### Brief
Your copy should begin at the line containing "BIGD-58: none -> present" and end at the last line of the records below, matching each line exactly and leaving out pictures.

(Items from a data source)

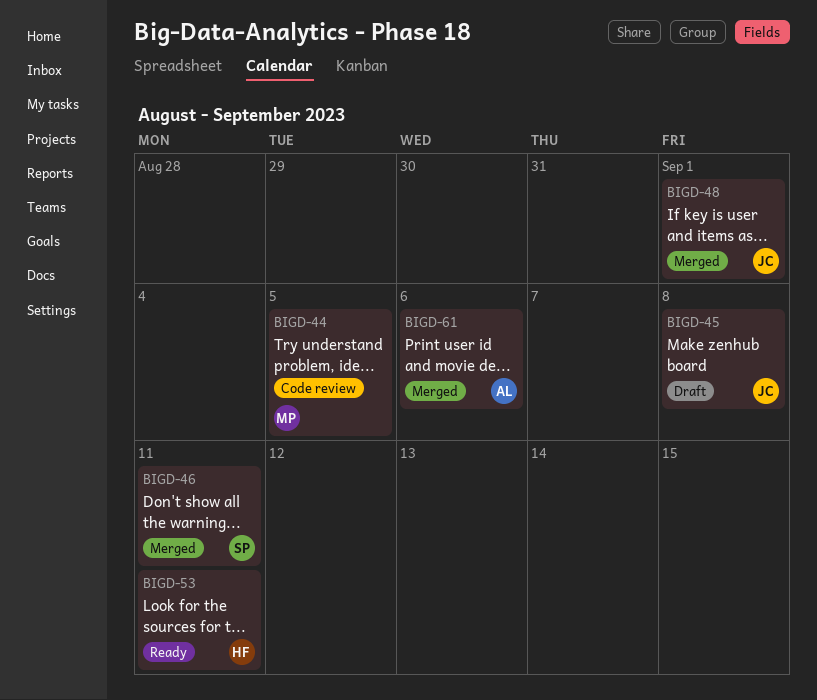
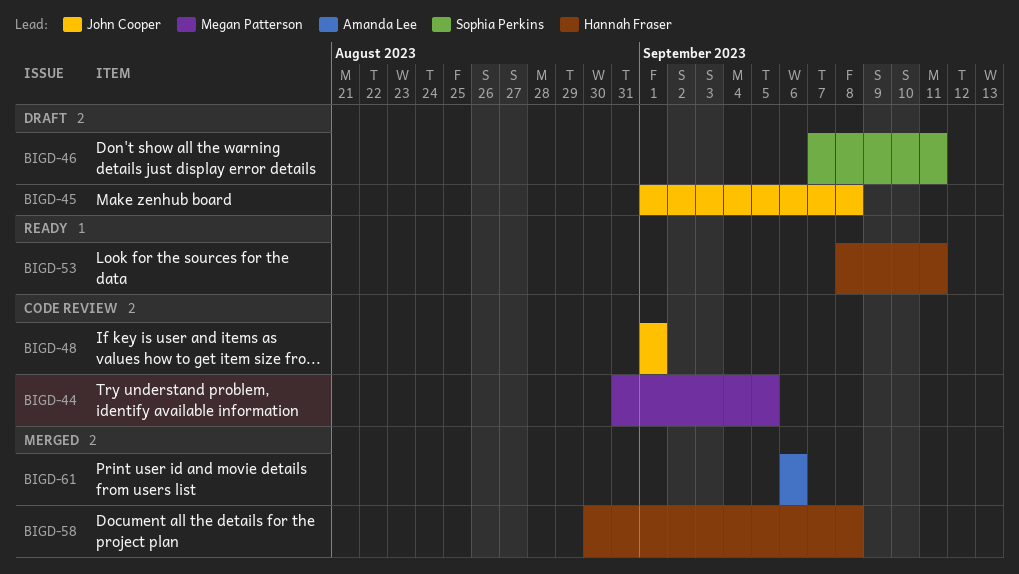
BIGD-46, status: Merged -> Draft
BIGD-48, status: Merged -> Code review
BIGD-58: none -> present

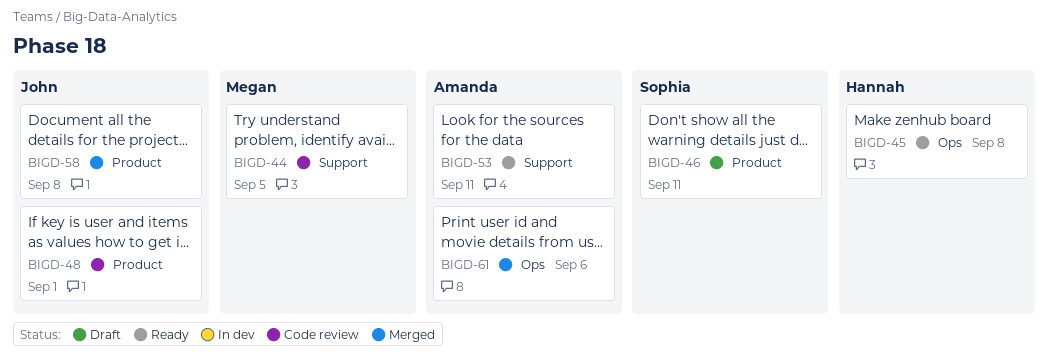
BIGD-45, status: Draft -> Ready
BIGD-45, owner: John Cooper -> Hannah Fraser
BIGD-53, owner: Hannah Fraser -> Amanda Lee
BIGD-58, owner: Hannah Fraser -> John Cooper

### Response to the exercise
BIGD-58: none -> present

BIGD-45, status: Draft -> Ready
BIGD-45, owner: John Cooper -> Hannah Fraser
BIGD-53, owner: Hannah Fraser -> Amanda Lee
BIGD-58, owner: Hannah Fraser -> John Cooper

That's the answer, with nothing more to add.